## Activity
The answer is to be the lines below that lie between the line holding "Тракторы имеют право" and the line holding "La disponibilidad de", inclusive, transcribed exactly and free of pictures.

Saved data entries
+---+
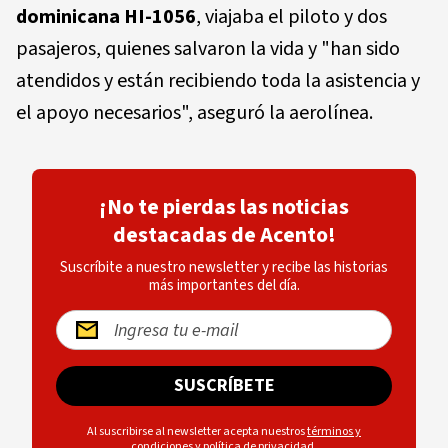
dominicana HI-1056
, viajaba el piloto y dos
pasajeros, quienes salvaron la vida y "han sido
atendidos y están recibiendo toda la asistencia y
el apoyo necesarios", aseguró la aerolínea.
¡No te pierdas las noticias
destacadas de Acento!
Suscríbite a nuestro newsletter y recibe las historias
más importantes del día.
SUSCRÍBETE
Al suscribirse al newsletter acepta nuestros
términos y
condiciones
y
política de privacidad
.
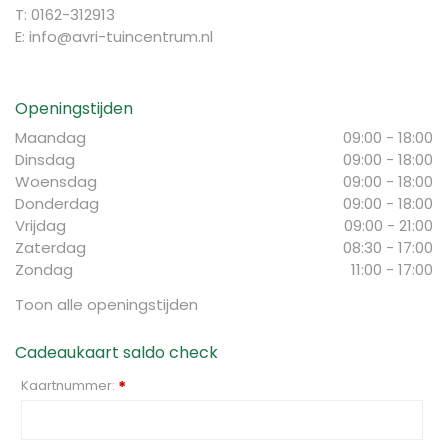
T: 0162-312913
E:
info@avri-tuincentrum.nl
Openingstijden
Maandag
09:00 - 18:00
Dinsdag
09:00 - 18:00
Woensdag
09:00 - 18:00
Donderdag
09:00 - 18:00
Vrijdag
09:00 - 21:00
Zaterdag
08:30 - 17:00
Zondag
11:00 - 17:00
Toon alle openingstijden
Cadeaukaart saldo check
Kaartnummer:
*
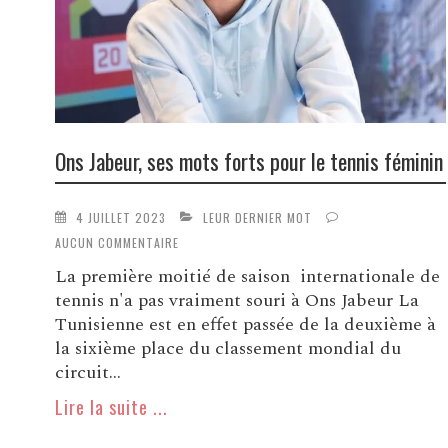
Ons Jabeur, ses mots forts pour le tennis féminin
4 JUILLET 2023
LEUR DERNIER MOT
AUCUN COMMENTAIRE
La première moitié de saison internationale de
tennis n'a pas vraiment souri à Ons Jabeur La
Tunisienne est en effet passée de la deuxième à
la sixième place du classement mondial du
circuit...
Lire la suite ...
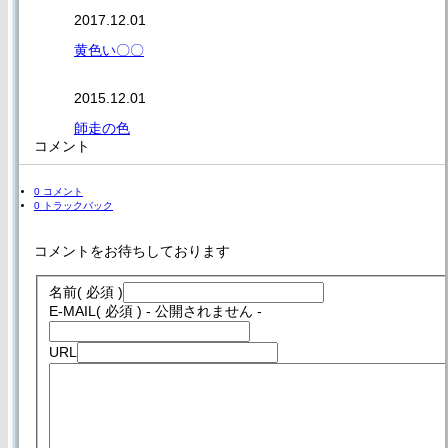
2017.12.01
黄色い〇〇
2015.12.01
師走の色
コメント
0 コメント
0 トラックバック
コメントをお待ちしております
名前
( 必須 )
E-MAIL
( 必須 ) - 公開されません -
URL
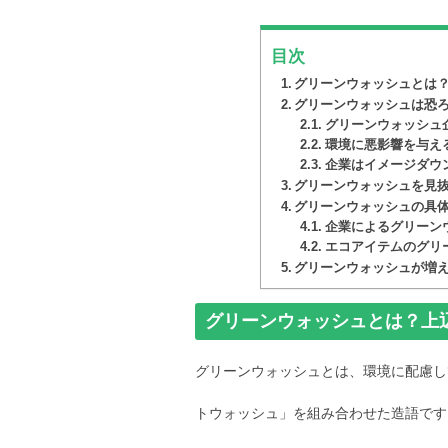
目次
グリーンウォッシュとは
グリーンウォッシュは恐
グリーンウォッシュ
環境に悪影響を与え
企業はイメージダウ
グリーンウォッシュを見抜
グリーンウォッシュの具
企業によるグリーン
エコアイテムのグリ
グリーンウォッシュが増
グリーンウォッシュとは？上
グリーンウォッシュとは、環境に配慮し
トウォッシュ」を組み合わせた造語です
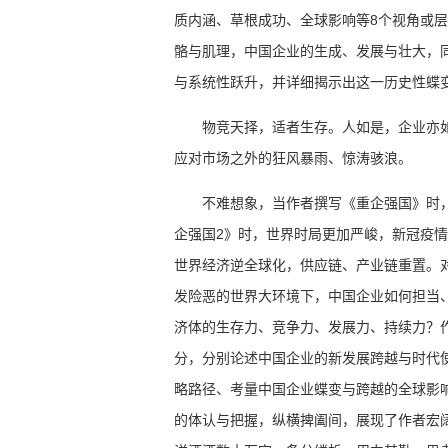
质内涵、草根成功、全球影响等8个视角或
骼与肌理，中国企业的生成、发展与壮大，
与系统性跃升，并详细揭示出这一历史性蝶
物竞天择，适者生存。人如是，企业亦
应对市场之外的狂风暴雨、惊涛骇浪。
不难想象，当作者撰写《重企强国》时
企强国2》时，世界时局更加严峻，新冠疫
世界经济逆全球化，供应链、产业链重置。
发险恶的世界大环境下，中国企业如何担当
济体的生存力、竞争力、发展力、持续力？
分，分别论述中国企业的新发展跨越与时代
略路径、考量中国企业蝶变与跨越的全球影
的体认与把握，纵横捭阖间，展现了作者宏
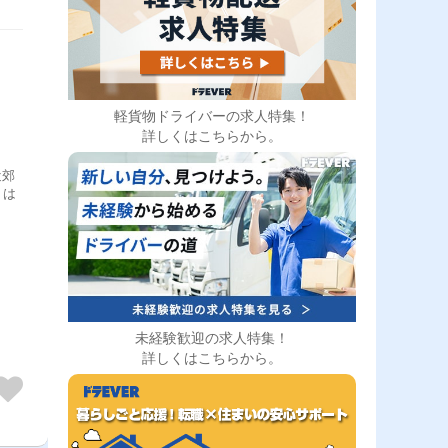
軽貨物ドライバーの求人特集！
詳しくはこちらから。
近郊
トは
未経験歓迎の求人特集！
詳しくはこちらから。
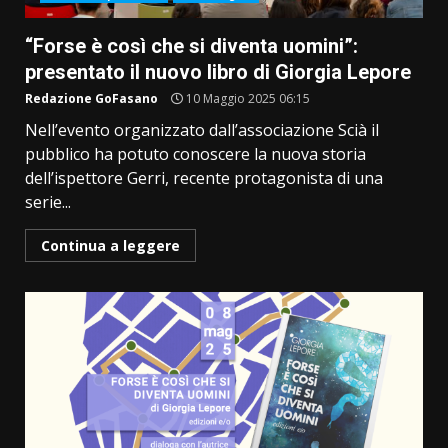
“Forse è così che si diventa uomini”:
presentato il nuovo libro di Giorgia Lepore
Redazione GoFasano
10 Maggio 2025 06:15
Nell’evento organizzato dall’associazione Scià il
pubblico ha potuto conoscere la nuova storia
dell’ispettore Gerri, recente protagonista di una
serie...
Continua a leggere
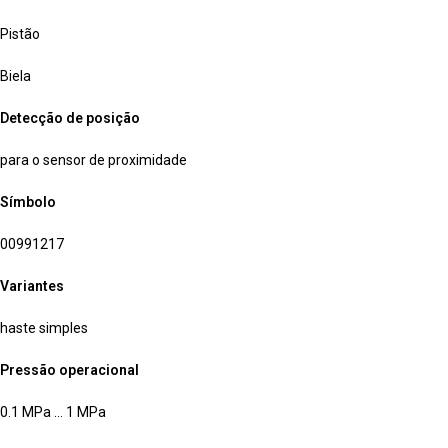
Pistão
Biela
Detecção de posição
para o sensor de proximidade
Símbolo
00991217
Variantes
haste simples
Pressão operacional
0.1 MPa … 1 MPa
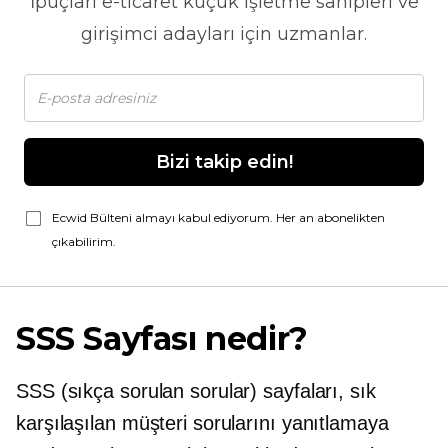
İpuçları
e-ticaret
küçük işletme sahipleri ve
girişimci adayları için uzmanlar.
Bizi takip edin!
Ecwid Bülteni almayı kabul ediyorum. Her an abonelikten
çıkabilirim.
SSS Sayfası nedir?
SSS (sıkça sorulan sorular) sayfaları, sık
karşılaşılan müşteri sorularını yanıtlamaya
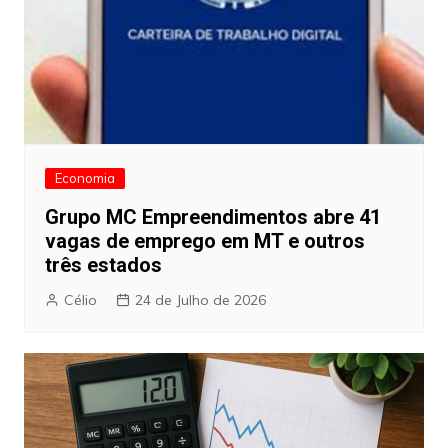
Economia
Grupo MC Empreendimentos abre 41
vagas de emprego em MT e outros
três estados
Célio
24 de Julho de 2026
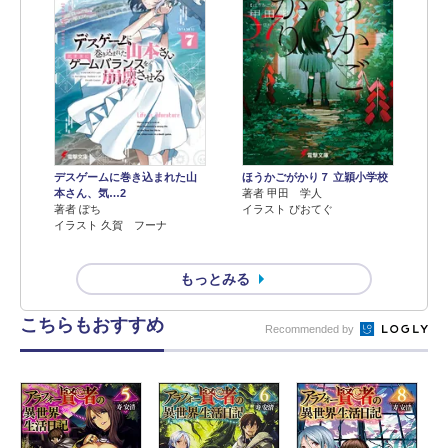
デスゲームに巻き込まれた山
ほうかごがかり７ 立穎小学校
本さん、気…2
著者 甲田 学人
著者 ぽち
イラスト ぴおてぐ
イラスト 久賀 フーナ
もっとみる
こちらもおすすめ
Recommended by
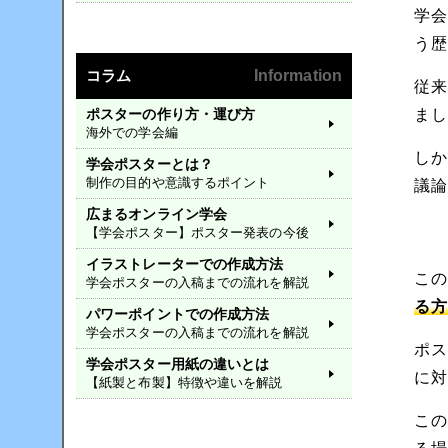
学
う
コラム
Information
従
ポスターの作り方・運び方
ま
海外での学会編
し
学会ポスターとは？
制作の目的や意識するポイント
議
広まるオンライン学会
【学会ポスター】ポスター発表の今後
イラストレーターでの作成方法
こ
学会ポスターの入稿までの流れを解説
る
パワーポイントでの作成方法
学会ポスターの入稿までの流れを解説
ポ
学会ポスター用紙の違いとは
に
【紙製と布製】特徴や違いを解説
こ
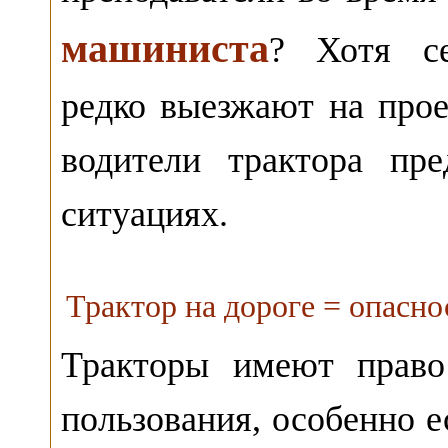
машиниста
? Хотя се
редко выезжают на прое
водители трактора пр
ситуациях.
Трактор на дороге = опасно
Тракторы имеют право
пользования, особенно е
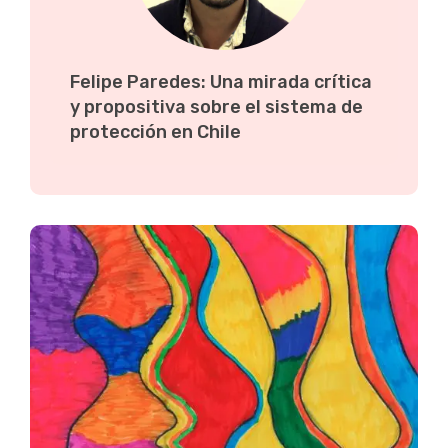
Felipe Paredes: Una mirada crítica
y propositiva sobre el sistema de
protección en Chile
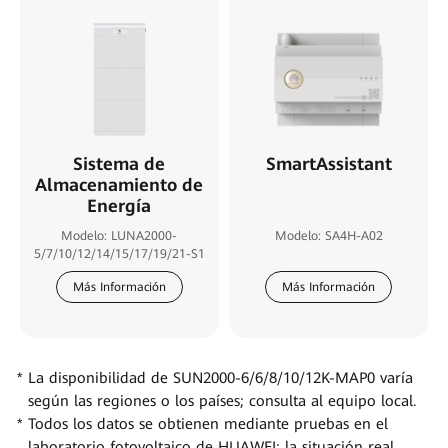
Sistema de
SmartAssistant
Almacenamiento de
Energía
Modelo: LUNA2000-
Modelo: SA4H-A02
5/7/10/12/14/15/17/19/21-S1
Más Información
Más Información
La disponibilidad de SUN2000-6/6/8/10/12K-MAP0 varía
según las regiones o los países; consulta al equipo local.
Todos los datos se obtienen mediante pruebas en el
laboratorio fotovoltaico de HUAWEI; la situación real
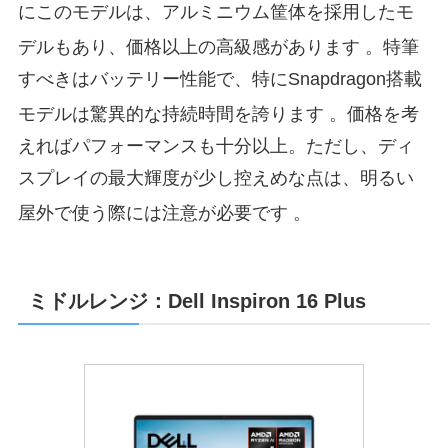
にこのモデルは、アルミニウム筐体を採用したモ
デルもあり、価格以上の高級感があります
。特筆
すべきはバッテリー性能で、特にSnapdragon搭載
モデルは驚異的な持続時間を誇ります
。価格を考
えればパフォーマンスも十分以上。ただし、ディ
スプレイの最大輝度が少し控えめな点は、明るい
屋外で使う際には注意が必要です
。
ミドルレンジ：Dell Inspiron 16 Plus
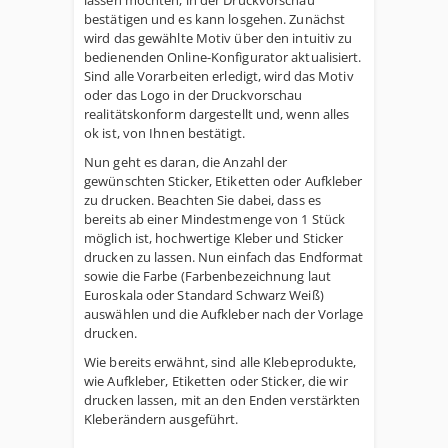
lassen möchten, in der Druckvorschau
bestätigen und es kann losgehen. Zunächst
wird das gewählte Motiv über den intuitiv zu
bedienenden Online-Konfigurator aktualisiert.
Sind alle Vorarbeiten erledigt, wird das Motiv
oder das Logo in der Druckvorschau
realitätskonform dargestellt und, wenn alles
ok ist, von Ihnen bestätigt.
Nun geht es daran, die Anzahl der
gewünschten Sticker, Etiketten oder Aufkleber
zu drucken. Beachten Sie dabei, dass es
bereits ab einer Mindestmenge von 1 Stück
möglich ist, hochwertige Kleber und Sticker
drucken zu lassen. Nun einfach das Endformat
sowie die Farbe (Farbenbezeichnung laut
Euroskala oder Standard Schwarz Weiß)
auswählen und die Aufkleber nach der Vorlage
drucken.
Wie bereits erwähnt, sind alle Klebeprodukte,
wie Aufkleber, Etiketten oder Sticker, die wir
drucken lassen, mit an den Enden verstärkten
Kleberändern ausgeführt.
+---+
## Your solution
Тракторы имеют право
пользования, особенно е
Felipe Paredes: Una mirada crítica
y propositiva sobre el sistema de
protección en Chile
Sistema de
SmartAssistant
Almacenamiento de
Energía
Modelo: LUNA2000-
Modelo: SA4H-A02
5/7/10/12/14/15/17/19/21-S1
Más Información
Más Información
La disponibilidad de SUN2000-6/6/8/10/12K-MAP0 varía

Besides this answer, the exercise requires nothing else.